Will threats of an inversion crackdown quash pharma's foreign-deal bonanza?

Endo CEO Rajiv De Silva--FiercePharma file
Endo CEO Rajiv De Silva

U.S. legislators are threatening to make it more difficult for American companies to take off for a new home in a tax-advantaged country. But what's in store for drugmakers who have already wrapped their own so-called tax inversion deals--and those who are planning them for the future?

As far as Endo ($ENDP) chief Rajiv De Silva is concerned, his company--which completed its tax move with a buyout of Dublin-based Paladin Labs that closed this February--doesn't have much to worry about. He's said he's confident his deal, and others like it, won't be challenged, the Irish Independent reports.

"Our belief is that ultimately the thing that would resolve this current conundrum is comprehensive U.S. tax reform," he said on a call with analysts, as quoted by the newspaper. "We continue to believe that this is a very complex matter and will likely take time to implement."

Investors, on the other hand, so far haven't seemed to share the same confidence, with American depository receipts for Dublin-based drugmaker Shire ($SHPG)--recently nabbed in an inversion by Illinois company AbbVie ($ABBV)--last week sinking 3.6% in their biggest single-day slide since last May.

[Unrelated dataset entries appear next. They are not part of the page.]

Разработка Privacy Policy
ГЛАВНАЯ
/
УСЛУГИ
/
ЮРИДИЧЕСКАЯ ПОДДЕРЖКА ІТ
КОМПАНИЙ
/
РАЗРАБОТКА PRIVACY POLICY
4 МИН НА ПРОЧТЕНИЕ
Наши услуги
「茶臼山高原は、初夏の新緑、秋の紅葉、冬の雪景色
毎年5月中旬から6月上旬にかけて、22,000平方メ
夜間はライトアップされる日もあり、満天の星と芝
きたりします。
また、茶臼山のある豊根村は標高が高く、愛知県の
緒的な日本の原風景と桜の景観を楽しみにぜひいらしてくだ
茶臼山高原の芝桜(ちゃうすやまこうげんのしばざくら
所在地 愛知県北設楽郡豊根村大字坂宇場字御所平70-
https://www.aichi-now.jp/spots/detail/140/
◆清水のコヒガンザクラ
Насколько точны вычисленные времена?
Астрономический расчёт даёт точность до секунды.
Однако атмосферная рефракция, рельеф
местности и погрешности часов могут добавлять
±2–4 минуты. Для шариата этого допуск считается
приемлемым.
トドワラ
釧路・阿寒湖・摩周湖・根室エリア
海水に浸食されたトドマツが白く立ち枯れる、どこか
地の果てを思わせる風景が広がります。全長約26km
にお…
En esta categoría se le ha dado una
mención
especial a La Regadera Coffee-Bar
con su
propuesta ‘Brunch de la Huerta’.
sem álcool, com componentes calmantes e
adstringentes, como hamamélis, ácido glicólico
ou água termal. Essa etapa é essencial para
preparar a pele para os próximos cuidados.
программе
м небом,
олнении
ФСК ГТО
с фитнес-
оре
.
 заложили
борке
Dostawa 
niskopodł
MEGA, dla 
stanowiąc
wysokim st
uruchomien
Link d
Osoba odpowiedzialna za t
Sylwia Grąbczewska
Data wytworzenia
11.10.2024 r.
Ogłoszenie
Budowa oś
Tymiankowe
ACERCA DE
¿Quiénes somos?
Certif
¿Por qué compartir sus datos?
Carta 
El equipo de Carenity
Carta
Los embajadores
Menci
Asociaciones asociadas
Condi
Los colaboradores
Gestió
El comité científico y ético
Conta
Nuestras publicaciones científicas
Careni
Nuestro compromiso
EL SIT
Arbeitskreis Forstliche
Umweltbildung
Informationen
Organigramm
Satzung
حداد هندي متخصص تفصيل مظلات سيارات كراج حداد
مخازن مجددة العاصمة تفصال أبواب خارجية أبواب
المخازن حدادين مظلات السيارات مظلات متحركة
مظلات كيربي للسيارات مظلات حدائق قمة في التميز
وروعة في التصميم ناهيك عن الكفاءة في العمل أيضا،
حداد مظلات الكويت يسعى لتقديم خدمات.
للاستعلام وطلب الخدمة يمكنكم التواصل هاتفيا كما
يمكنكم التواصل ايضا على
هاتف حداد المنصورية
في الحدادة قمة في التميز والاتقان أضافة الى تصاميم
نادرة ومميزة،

Shareholders have also reacted to comments from President Barack Obama, lawmakers and the U.S. Treasury Department, all of whom have said they're working on coming up with ways to discourage the agreements. Last week, shares of potential inversion targets AstraZeneca ($AZN), Actelion ($ATLN) and Alkermes ($ALKS) all headed south.

But some say the difficulty of curtailing the inversion-deal wave may not stop new tax-related takeovers from happening. Billy Tauzin, a former congressman and ex-head of a pharma lobby group who now advises companies, told the Financial Times he doesn't expect drugmakers to take cues from Walgreen ($WAG), which last week opted not to switch its tax base to Switzerland or Britain as part of its £6 billion takeover of pharmacy chain Alliance Boots.

As Tauzin points out, public opposition helped convince Walgreen to abort the tax switch. And it's not quite as easy to rally that same opposition to drugmakers."I'm a cancer survivor and a company in California made the product that saved my life," he told the FT. "I don't think it would have mattered to me if I was upset with that company politically."

So while pharma companies might delay their inversion plans until after November elections, few will do away with them altogether, he predicts.

"They're all public companies and investors expect them to make economic decisions, not necessarily just politically smart decisions," said Tauzin. "They might want to time it differently, but I don't think they're going to change what is the right economic decision for their companies."